Text shown
────────
Slight swing in cotton trading was seen towards the end of the week ended on February 28, 2004, on worries that abrupt rise in cotton futures in New York would push local lint prices also.
The official rate stayed adamantly put at Rs 3100 without 15 percent sales tax (ST) and Rs 50 upcountry expenses until the last trading day.
WORLD SCENARIO: Fund and speculative buying and sales featured New York cotton trading through the week though jump in the futures was witnessed on fears of China and India's huge lifting.
The result of the impact could be seen as March opened at 68.70 cents and 70.65 cents, and closed at 72.10 cents and May opened at 70.65 cents, and closed at 733.77 cents a pound.
On the opening day futures closed marginally higher on modest fund buying as most players waited for market-moving news, now that first notice day is out of the way.
Cotton popped up at the start, gradually grinding its way to its session peak before pulling back when trade sales capped the market.
The Tuesday session was as good as the previous day's when slight push higher was marked.
Market sources took note of the spectacular rally in soyabean prices set a new 15-1/2 year high on US supply worries and fears of crop damage in Brazil and Argentina.
────────
Raw data
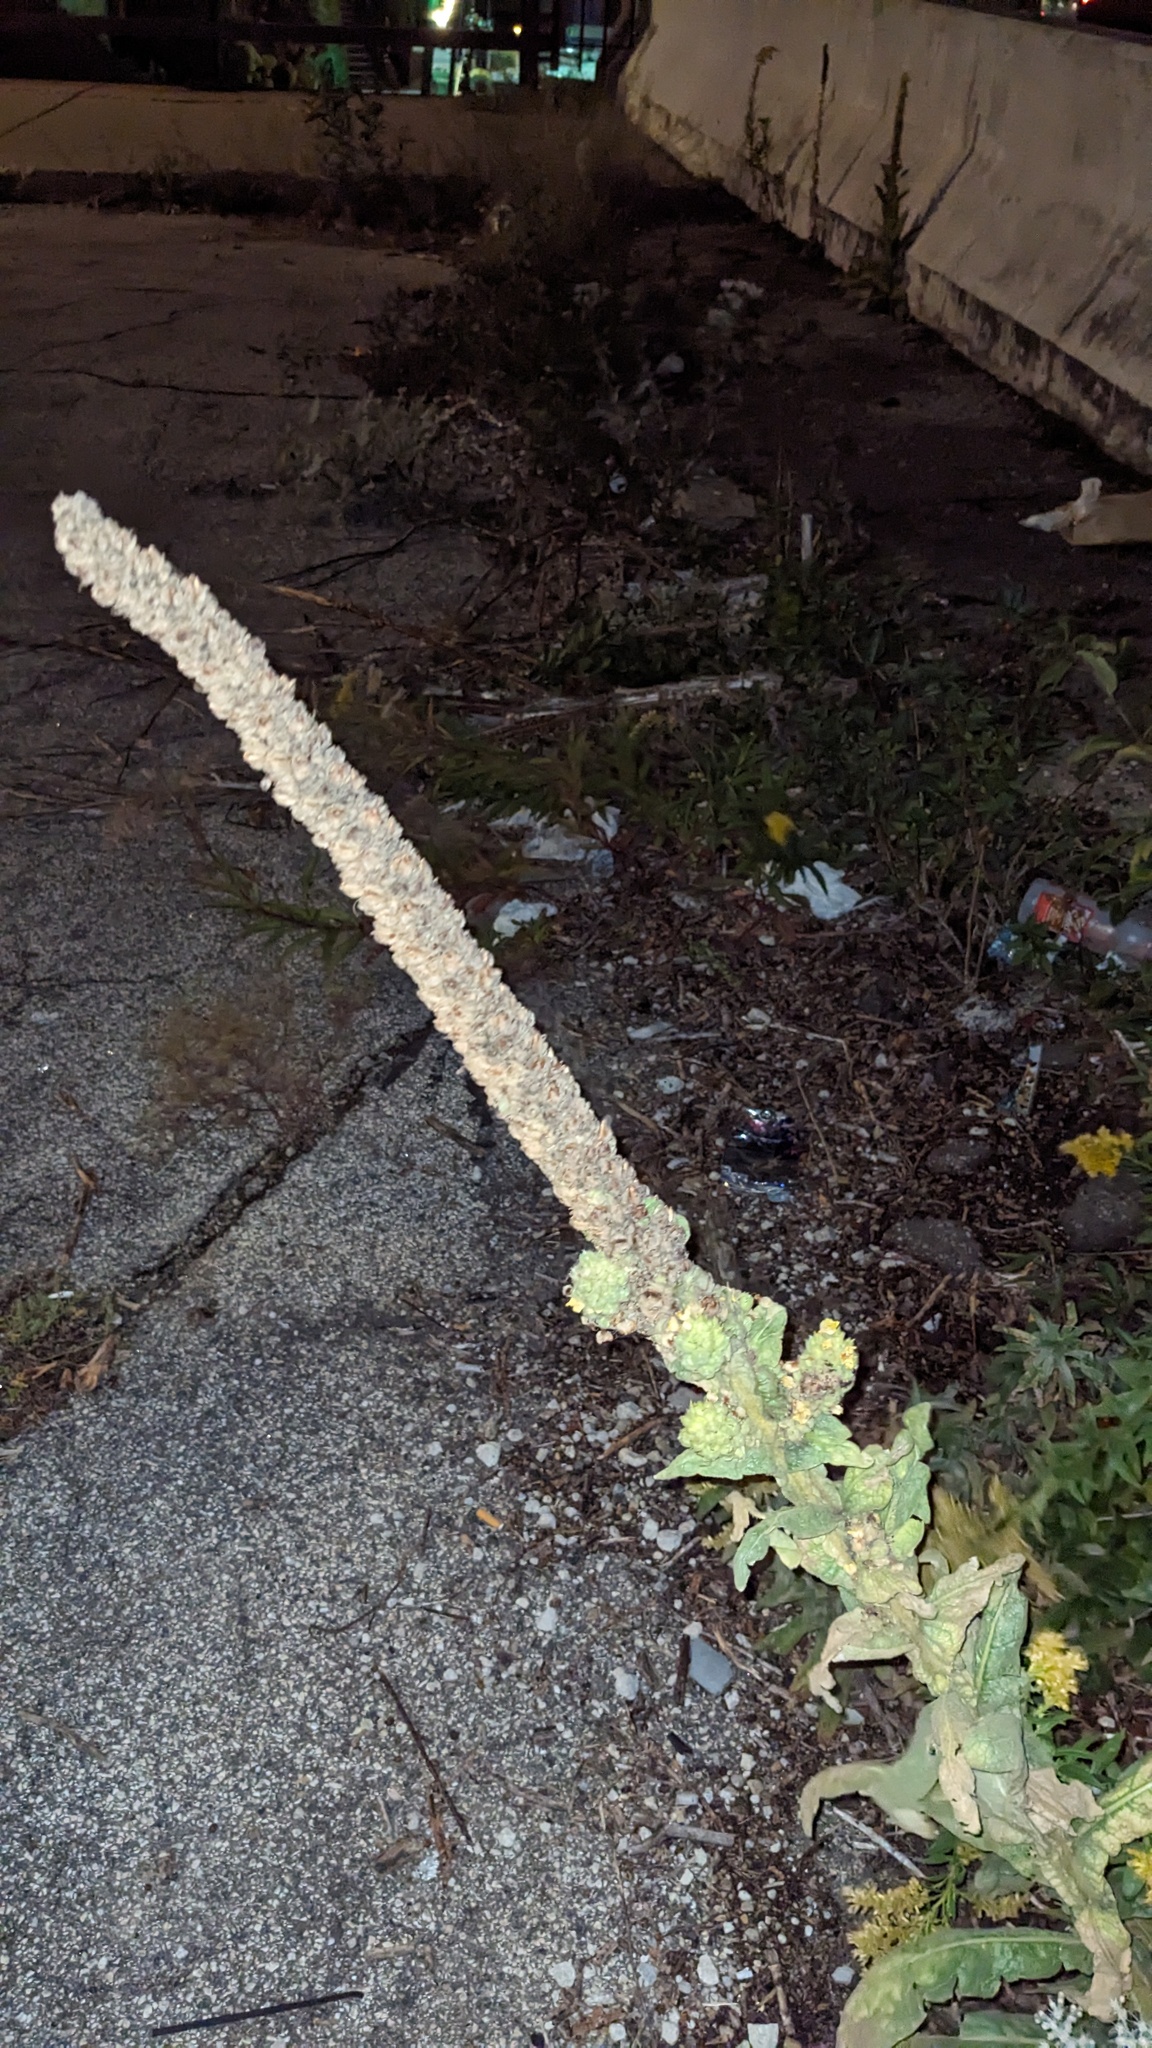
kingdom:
────────
Exercise set
a: Reproduce the cotton trading report verbatim, everything from "Slight swing in" down to "of the way.".
b: Resume the weekly cotton market report, picking up after its final sentence.

The answers
a:
Slight swing in cotton trading was seen towards the end of the week ended on February 28, 2004, on worries that abrupt rise in cotton futures in New York would push local lint prices also.
The official rate stayed adamantly put at Rs 3100 without 15 percent sales tax (ST) and Rs 50 upcountry expenses until the last trading day.
WORLD SCENARIO: Fund and speculative buying and sales featured New York cotton trading through the week though jump in the futures was witnessed on fears of China and India's huge lifting.
The result of the impact could be seen as March opened at 68.70 cents and 70.65 cents, and closed at 72.10 cents and May opened at 70.65 cents, and closed at 733.77 cents a pound.
On the opening day futures closed marginally higher on modest fund buying as most players waited for market-moving news, now that first notice day is out of the way.

b:
On Wednesday futures ended mostly easier on modest fund sales although most players appeared to be setting back awaiting the rebase of USDA's weekly export sales report.
Besides, attention will also be focussed on the pace of Chinese cotton purchases.
On Thursday futures rallied to a strong finish on trade and speculative buying fuelled by talk China will be buying more cotton in the coming weeks.
Traders, however, commented that early sales by speculators knocked the market down to its lows for the day.
Analysts said the market would head higher on follow through/buying.
The Chinese were again the top buyers of US cotton in the weekly USDA export sales report.
USDA said upland cotton sales hit 198,800 RBs. Friday session closed higher on fresh rounds of fund buying extended a rally initially fuelled by talk Chinese will buy cotton shortly.
Analysts said the market may slowly grind higher next week as speculative fund sought to push the May contract past resistance at 75 cents.
The weekly marketing outlook report by economists the said actions by China whose heavy buying rallied prices world dictate market volatility.
LOCAL TRADING: Trading in cotton local markets was hardly any feature except on the week opening day and towards close of the week.
Some life was witnessed in side issues such as hedge trading which is likely to be started this season.
Hopes pinned that if better provision of water has any chance, Balochistan can grow five to six lakh bales and more.
The official rate was not touched as low trading proved discouraging to ginners until Friday.
However, jump in New York futures and its impact in local trading was that sellers improved their higher asking prices in ready.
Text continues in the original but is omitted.